Add Chen psort algorithm.
------
Consider adding options for:
	 circled and parenthesized characters				DONE (but add to docs)
	 stylistic equivalents (various presentation forms)		DONE (but add to docs)

	 think about whether I should provide a "skip" option that would take
	       arguments specifying what to skip in terms of posix-like classes, e.g.:
	       --ignore Alnum	    ignore characters not in [:alnum:]
	       --ignore blank	    ignore [:blank:] characters

	       categories to provide:

	       POSIX
	       	       alpha
	       	       digit
	       	       xdigit
	       	       upper
	       	       lower
		       punct
	       	       graph
	       	       print
	       	       space
	       	       blank
	       Extensions
		       word (alnum + underscore)

	       Equivalence classes of Unicode general character properties

Probably use libucd to do this.
Probably should make this a compile-time option as the Unicode database info will
add considerably to the size of msort.
Also allow reference to Unicode blocks, so that one can say, for example, to ignore
non-Thai characters.
------
Extract the core sorting functions into a library, which will be
used by the application-level shell. This will allow other
programs to make use of sophisticated sorting. It will also
probably clean up the code.

What should the API look like? Arguments should be:

(a) a list of records, where a record is of type wchart_t *
    query: how to combine this with ability to read from stream?
    maybe have the calling program supply a generator which produces on each
    call the next input record. Then, if the input data is internal this would
    be trivial, whereas if the data has to be read from a file, it would do the
    file i/o and parsing.
(b) the number of keys on which to sort
(c) the field separator 
(d) an array of structs containing the sort parameters   - approximately current keyinfo array
    key selection type
    field tag | field number | character range
    optionalP
    option handling
    key type
    pointer to sort order spec
    exclusion list
    substitution list
    date format
    reverseP
    invertP 

It would be the job of the calling program to parse the input into records
if necessary (it wouldn't always be since it might be constructing them itself)
and to read in, if necessary, the sort order, exclusions, etc. Again, some or all
of these might be hard-coded into the program or computed rather than read from files.

Revised notes:
API (a)
    list of keyspecs
    list of records already parsed and transformed - just uses specialized comparison routine

API (b)
    list of keyspecs
    list of unparsed records

    uses key extraction and transformation code as well as specialized comparison routine
    
----
To make hybrid comparison more efficient, we need to get it out of
Compare and preprocess it. I think that the way to do it is
to scan for integer strings as we process keys. When we find
an integer string, replace it with a special code (some unused
Unicode value) that will serve as a marker, compute the
value of the string, and attach it to a linked list of
such values. Then in compare we procede as with an ordinary
lexicographic comparison until we encounter the
special character, for which we then defer to the stored
integer values.

I'm not sure this is necessary. It seems to be pretty fast
as is. 
---
Since Unicode actually uses only 21 bits, the high bits of the rank
table could be used for other purposes, e.g. exclusions.
This would save a good bit of memory at the expense of a little masking.
Think about it.
---
Consider adding the ability to parse out records on a sequence of
two or more tokens of any specified character as opposed to just LF.

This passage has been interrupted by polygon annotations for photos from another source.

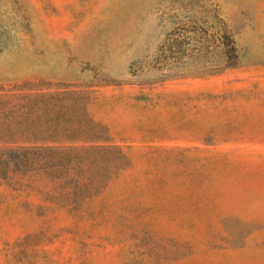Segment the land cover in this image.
<instances>
[{
	"label": "rangeland",
	"instance_id": "rangeland-1",
	"mask_svg": "<svg viewBox=\"0 0 264 264\" xmlns=\"http://www.w3.org/2000/svg\"><path fill=\"white\" fill-rule=\"evenodd\" d=\"M0 97L76 140L0 172V264H264V0H0Z\"/></svg>",
	"mask_w": 264,
	"mask_h": 264
},
{
	"label": "trees",
	"instance_id": "trees-1",
	"mask_svg": "<svg viewBox=\"0 0 264 264\" xmlns=\"http://www.w3.org/2000/svg\"><path fill=\"white\" fill-rule=\"evenodd\" d=\"M230 51H235L234 46L230 48ZM4 98L6 97H0V101H2L0 106L5 104L3 108L11 104L10 100L3 102ZM16 107V103H13L10 111H14ZM6 110L7 107L4 112ZM10 118H15V120L19 118V121H17L19 125L31 120L27 114L14 117V113L11 112L4 119L5 122H8ZM72 142H76L72 135H65L64 133L57 135L48 130L43 132H18L12 135H2L0 136L1 176L2 178H7L8 174L17 173L26 175L38 170L47 171V174L52 173L55 167H61L64 150H61L62 146L60 145ZM87 186L88 184L83 185V188H87Z\"/></svg>",
	"mask_w": 264,
	"mask_h": 264
}]
</instances>
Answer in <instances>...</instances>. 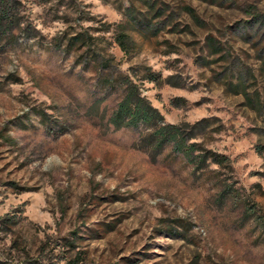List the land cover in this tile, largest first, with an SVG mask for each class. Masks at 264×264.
<instances>
[{
  "label": "rangeland",
  "instance_id": "1",
  "mask_svg": "<svg viewBox=\"0 0 264 264\" xmlns=\"http://www.w3.org/2000/svg\"><path fill=\"white\" fill-rule=\"evenodd\" d=\"M146 1L0 3V264H264V0ZM123 76L181 146L114 126Z\"/></svg>",
  "mask_w": 264,
  "mask_h": 264
},
{
  "label": "trees",
  "instance_id": "2",
  "mask_svg": "<svg viewBox=\"0 0 264 264\" xmlns=\"http://www.w3.org/2000/svg\"><path fill=\"white\" fill-rule=\"evenodd\" d=\"M8 0H0L1 4L7 3ZM150 3L151 11L155 9V16L161 15L159 8H156L157 1L150 0L146 1ZM2 16H6L7 18L10 15V11L8 9L4 10L1 13ZM3 20L2 18H0ZM119 27V26H118ZM79 38H72L69 40L68 46L73 47ZM115 42L120 48V50L125 55L132 54L134 50V44L132 43L131 37L123 31L122 27H119V31L115 36ZM215 48V40H212ZM178 78L175 76H168L167 78H162L160 75L152 72L150 69H145L144 76L142 80L147 81L149 83H155L158 86L169 85L176 88L183 87V84L177 80ZM120 86L122 87V96L121 100L118 104V107L113 116V124L116 128L123 127H138L140 124L151 127L152 131L145 138V141L148 146L153 148L154 150H161L166 144L173 142L174 144L181 146L186 138L179 126L165 124L164 117L161 112L155 108L144 96H142L141 86L134 82L130 77L123 76L120 80ZM239 90L237 94L241 91V85L236 86ZM178 102H185V100L177 99ZM176 106H180L181 104H175ZM211 126V121L209 119H202L192 125L191 131L192 136L206 131ZM206 157H211L212 160L217 164H223V162L227 159L222 155H218L213 152H207Z\"/></svg>",
  "mask_w": 264,
  "mask_h": 264
}]
</instances>
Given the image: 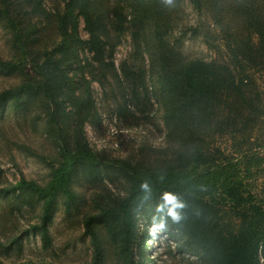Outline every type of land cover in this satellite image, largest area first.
<instances>
[{
    "label": "rangeland",
    "instance_id": "obj_1",
    "mask_svg": "<svg viewBox=\"0 0 264 264\" xmlns=\"http://www.w3.org/2000/svg\"><path fill=\"white\" fill-rule=\"evenodd\" d=\"M68 2L69 30L76 17L81 40L73 33L65 70L53 88L59 96L50 99L41 64L62 38L60 15ZM161 3L0 0V93L23 86L0 103V264H91L94 248L85 220L110 208L119 214L94 223L105 264H128L130 257L135 264H210L150 191L137 189L138 173L229 212L234 200L226 195V183L241 179L245 196L253 192L264 205V114L251 122L254 128L221 138L233 146L216 151L212 163L182 166L172 160L178 143L169 137L157 13L168 20L164 38L182 61L226 63L230 56L208 4ZM92 32L100 41L90 40ZM259 82L264 87V72ZM88 94L96 113L84 130L96 160L75 167L68 183L75 196L61 189L44 197L17 187L22 177L43 186L52 180L63 148L73 146L75 97ZM260 256L264 262V246Z\"/></svg>",
    "mask_w": 264,
    "mask_h": 264
},
{
    "label": "trees",
    "instance_id": "obj_2",
    "mask_svg": "<svg viewBox=\"0 0 264 264\" xmlns=\"http://www.w3.org/2000/svg\"><path fill=\"white\" fill-rule=\"evenodd\" d=\"M154 1L161 3L163 0ZM192 1L197 5L208 4L222 31L230 62L182 61L180 52L164 38L168 20L162 11L157 13L161 80L169 104L166 115L169 137L178 143L172 160L176 159L182 166L212 163L216 160V151L233 146L222 142L221 138L236 137L254 128L250 126L251 122L257 124L258 117L264 114V87L259 82L264 72V0ZM66 7L60 15L62 38L53 50L46 52L41 64L42 87L50 99L59 96L54 94L53 88L61 79L60 71L65 70L63 56L71 53L73 33L81 40L76 17L71 19L72 30H69L67 15L72 6L68 2ZM84 13L89 16L86 9ZM90 40L100 41V37L92 32ZM22 87L2 91L0 103ZM75 98L73 146L63 148L61 165L52 180L43 186L22 177L16 183L17 187L31 188L44 197L61 189L70 198L75 196L68 188L75 167L96 160L84 130L85 122L96 113L91 94L86 98ZM136 182L138 190L150 191L158 208L189 235L206 254L210 264H264L260 256L264 246V205L253 192L250 197L245 196L241 179L232 178L226 183V195L234 200L230 212L189 190L169 185L158 187L153 177L146 174L138 173ZM166 193L174 195L183 204V208L176 210L180 215L178 221L169 215L170 206L164 199ZM115 214L119 211L110 208L89 215L85 220V229L91 235L94 248L91 264H105L101 239L94 223L108 220ZM128 264H135V259L130 257Z\"/></svg>",
    "mask_w": 264,
    "mask_h": 264
},
{
    "label": "clouds",
    "instance_id": "obj_3",
    "mask_svg": "<svg viewBox=\"0 0 264 264\" xmlns=\"http://www.w3.org/2000/svg\"><path fill=\"white\" fill-rule=\"evenodd\" d=\"M166 2L171 3V0H166ZM164 199L166 204L170 206L169 215L172 217L173 220L178 221L180 219V215L176 210L179 208H183V204L180 203L177 198L170 193H166Z\"/></svg>",
    "mask_w": 264,
    "mask_h": 264
}]
</instances>
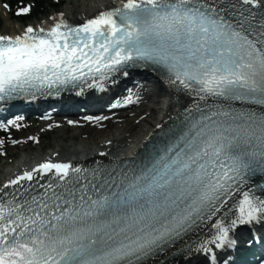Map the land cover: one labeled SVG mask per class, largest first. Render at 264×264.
Wrapping results in <instances>:
<instances>
[{"label":"snow or ice","instance_id":"snow-or-ice-1","mask_svg":"<svg viewBox=\"0 0 264 264\" xmlns=\"http://www.w3.org/2000/svg\"><path fill=\"white\" fill-rule=\"evenodd\" d=\"M138 68L190 103L133 157L48 160L8 180L0 264H178L197 253L238 264L245 244L264 241V0H118L82 23L61 12L0 33V111L104 93ZM127 93L109 107L139 102Z\"/></svg>","mask_w":264,"mask_h":264},{"label":"bare ground","instance_id":"bare-ground-1","mask_svg":"<svg viewBox=\"0 0 264 264\" xmlns=\"http://www.w3.org/2000/svg\"><path fill=\"white\" fill-rule=\"evenodd\" d=\"M114 2L115 0H70L69 4L62 12L69 18H77L83 15H91L97 11L98 7ZM227 2L236 3L237 7H239V0H227ZM5 13L9 15L8 12ZM17 26L18 23L11 21L7 17L3 31H12L16 29ZM137 79L138 77H134L130 80ZM130 80L121 82L115 90H120L123 85L128 86ZM158 83L160 90H148L147 84L138 83L137 81L131 86L130 89L140 96V100L139 102L128 105L129 107L125 109L126 111L121 114V117H129L126 125H122L120 129L109 134L100 131L93 136L85 137L80 140L77 145L69 146L62 153L60 151H48L47 155L38 159L37 164L48 160L56 162L62 160L74 161L80 157L90 158V163L92 164L93 161L113 158L120 159L135 154L134 149L139 145H144L149 138L152 137V134L158 131V124L165 125L166 123H170L171 120L174 119L178 113L182 112L183 108L190 103L189 97L177 93L174 89H169L167 83L159 81ZM94 92L97 93L98 91L95 90ZM163 92L165 94H163ZM127 94L126 89L119 92L117 97L121 98ZM154 97L158 98L157 104L154 106L148 105L146 102L152 101ZM152 114L154 115L153 117H151ZM147 115L149 116L146 117ZM41 125L43 129H47L49 125H52V122L48 121ZM67 128L68 127H63L57 131L56 143H60L63 138H65ZM25 139H31V137L26 136ZM108 141H111V143H108ZM100 151H105L106 155H99L98 153ZM23 164L27 165L15 164L9 171H6L7 169L4 168L0 173V187L28 168L31 169L30 165L32 164H28V161H24ZM83 164L88 165L89 163L84 162ZM201 231H207V229H202ZM199 234V232L194 234L190 239ZM185 260H189L190 263L203 260L204 263L206 262L205 255L202 253H197L190 258L184 255H180V258H177L178 262Z\"/></svg>","mask_w":264,"mask_h":264},{"label":"rangeland","instance_id":"rangeland-1","mask_svg":"<svg viewBox=\"0 0 264 264\" xmlns=\"http://www.w3.org/2000/svg\"><path fill=\"white\" fill-rule=\"evenodd\" d=\"M55 1H58V0H46V3L44 5L45 7V10L47 12H52V6L50 4V2H55ZM69 4V0H66L65 3L63 4V6L60 8V10H63L66 8V6ZM0 16H3V13H0ZM4 26V23L3 25ZM154 115H152L151 117H153ZM39 127H38V123H31L27 129H25L24 131H21V130H18L17 131V135L15 137L16 141H20V139H22V134L23 133H27L28 135L32 136V135H36L39 131ZM78 130H81V129H71V133H75L77 132ZM55 136L56 134H53V133H49L48 136L44 139L40 138L39 141H32L31 142V145L33 147L32 149V152H40V149L41 147L45 146L47 148H50L52 147V145H55L56 144V141H55ZM13 145L11 143H8V144H4V149L3 151L7 152V151H10V150H15L16 148L15 147H12ZM65 148L62 147L61 151L63 152ZM48 150V149H47ZM4 168V160L3 158L1 157L0 158V172L1 170Z\"/></svg>","mask_w":264,"mask_h":264}]
</instances>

Consider adding the ability to treat the input as raw bytes,
thereby allowing binary data to be sorted and restoring the
ability to deal with extended ASCII encodings, such as ISO-8859.
This would be pretty straightforward but would probably require
a lot of duplication of code. Note that null bytes in binary
data can be accomodated by mapping the null byte to a codepoint
above 0xFF and mapping it back on output, effectively treating it as a
multigraph.

Perhaps add to manual a discussion of the things that can be done with
very large numbers of long multigraphs, which can be used to index
records of other types.

Consider creating a secure version, to minimize exposure of plain text
to surveillance. It would read and write encrypted text and
store text internally, to the extent possible, in encrypted form.
In the extreme case (perhaps a separate option since it is likely very
time-consuming), keys, once extracted, would be encrypted, to be
decrypted momentarily by the comparison subroutine.

Maybe I should use hash tables to store the ranks. That will require much less memory
(except in the unlikely case in which the input spans a large subset of the code space),
at the cost of making the program run more slowly. If I do this, probably should do it
only for the larger codespaces. It may be worth retaining array lookup for single
byte encodings. The hash size could perhaps be chosen heuristically based on the
Unicode range of the input. We'd just have to have a table of the sizes of the various
ranges and/or a hash size computed from this. We might also want to make the hashsize
a command-line option so that it can be tuned for large inputs.

If I use hash tables rather than arrays, it isn't clear how to handle default
ranks. Hash tables work fine if we require everything to be listed in the sort
order file and can do something like assigning the lowest rank to anything not
listed, but if we want Unicode order to be the default, how do we arrange that?

Ah, I think I see. When we read a character that isn't in the rank table,
we assign it a rank of (UnicodeValue + SizeOfRankTable). This will guarantee
machine collating order, and the offset will ensure that all such characters
sort after anything in the sort order file.

Using hash lookup may be a bit of a time hit, so another approach would be to
use the ranks themselves as the key, thus avoiding indirection. We'd still need
the hash tables, but just while processing the input. During the actual
sort, we'd be able to use the keys directly.

I did this once a long time ago and ran into problems. I don't recall whether
they were intrinsic or not. Try to remember. The one problem I can see with storing
the ranks themselves is that we couldn't have a rank zero if we want to use
string functions on the keys. I think that would be okay, but it might require some
adjustment.